I’m reading about the decline of mainstream media (news media to be more precise) in a print magazine, prior to my morning ritual of perusing news and content on the web. It’s interesting. It’s a topic I’ve thought quite a bit about. And, as interesting as EPIC is (a future look back at the history of media, from 2015 backwards) is, along with Hirschorn’s thoughts, incomplete. There’s so much left to say.

Hirschorn warns against the “sell-side” logic, yet doesn’t really flesh out the demand side. And all the examples in EPIC are too mainstream themselves. Oddly no mention of Digg, Slashdot, or Metafilter. What about The Well or Salon in it’s early days? The “Faint Signals at the Fringe”, a thought piece my innovation partner and I have continued to develop and refine, tells a story of the future through the little guys, the startups, the renegades. Yes, Google, is a big guy now, but the way to tell its story is through the acqusitions trail. They’ve gobbled up the faint signals that were increasing in amplitude and frequency.

So here’s my pledge. Read the Atlantic article, and watch EPIC, and I’ll work this weekend on putting a little “faint signals” seasoning on the Death of MSM discussion. You can find threads of this in the non-MSM on a site like Kottke, or at Technorati, or Chris Anderson’s Long Tail. And I don’t intend to rehash all those arguements. I think there is another angle in to this story… and another way to paint the future.

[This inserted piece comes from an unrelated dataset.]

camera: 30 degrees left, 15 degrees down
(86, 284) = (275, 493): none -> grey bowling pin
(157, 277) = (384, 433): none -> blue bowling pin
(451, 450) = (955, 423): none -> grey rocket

19 December: I’ve been doing some background reading prior to laying out my perspective. There is too much rhetoric regarding this and I don’t want to mindlessly add to it. I’d like to put a framework, assumptions, a theory down that can help advance this whole Media Futures debate forward. Something will come in the next week or so.

The Language of a Medium

Tuesday, December 5th, 2006

Troubling ’07 Forecast for the Old-Line Media but Not for the Online is the headline of the New York Times article that captures industry speculation on where advertising dollars are flowing. Nothing new here: impending doom for “old-line” (3% growth) and wild spending (27% growth) for online (excluding search).

In my day job I help make sense of things like this for companies. So I won’t do that here. But one of the lessons you learn about sensemaking–especially as your aim moves further to the future, is understanding the limits of the language you’re using. We are entering an era where we don’t have the right language to make sense of what is happing.

Offline, online.
Old, new.
Analog, digital.
Measured, unmeasured.
Above the line, below the line.

Some comparative words get closer to helping:
Broadcast, interactive.
Long-form, short form.
Audience, users.

Then it gets blurry:
Subscribers, visitors, audience, users, consumers.
Push, pull, targeted, mass, personalized, personal, social.

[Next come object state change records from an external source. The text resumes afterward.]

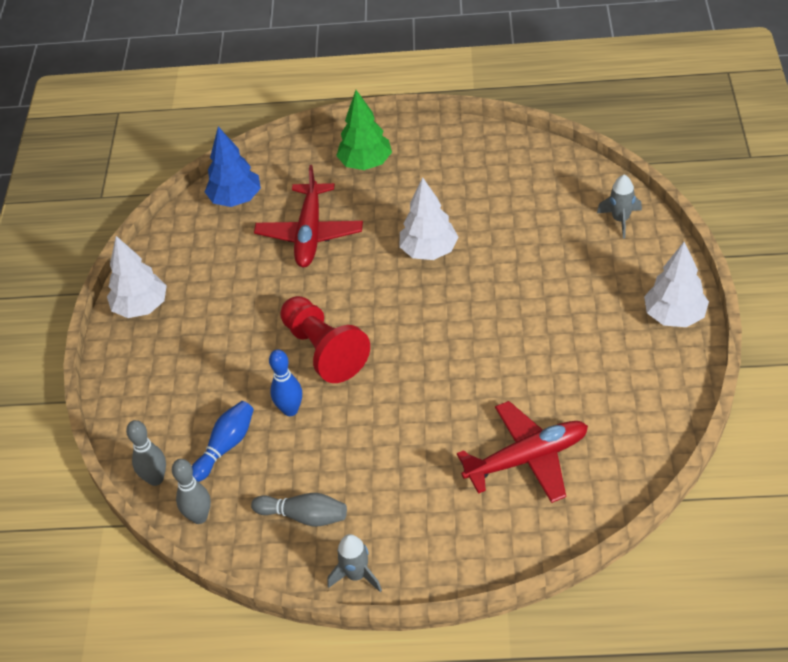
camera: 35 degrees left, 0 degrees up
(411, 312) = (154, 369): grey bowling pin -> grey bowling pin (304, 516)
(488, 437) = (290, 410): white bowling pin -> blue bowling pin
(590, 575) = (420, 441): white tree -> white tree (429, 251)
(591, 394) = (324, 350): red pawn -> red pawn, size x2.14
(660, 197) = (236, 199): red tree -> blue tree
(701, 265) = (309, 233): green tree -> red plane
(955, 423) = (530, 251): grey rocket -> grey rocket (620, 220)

I think the difficulty in making sense of advertising now and in the future is that we just don’t have the right language. We’re using terminology that no longer helps make things clearer and more usable. We have to go back to the basics — the patterns and forms and architecture of communication, attention, and motivation.

Television and all the marketing/media terms that come with it aren’t so helpful anymore. What makes television television? I can watch Lost on my 36″ Sony Television, my 20″ Sony monitor, or my tiny Ipod screen. Is “Lost” still a television show? I can find characters and places from the “show” on the web, in forums, on blogs. And the “story” is broader and deeper in those places.

You can interpret forecasts of shifting media and marketing dollars across channels/mediums like most will — that people are spending time and attention in different places and ways and advertising must follow them. I think if you use the same language as everyone else, you’ll come to that same conclusion. And that conclusion leads to an undifferentiated advertising space where the competition for attention and relevance eliminates more and more value for company and customer alike. Finding the right language is the first step to change the playing field and make the goal seeding, tending and growing value, rather than hunting and capturing it. It’s all about the language.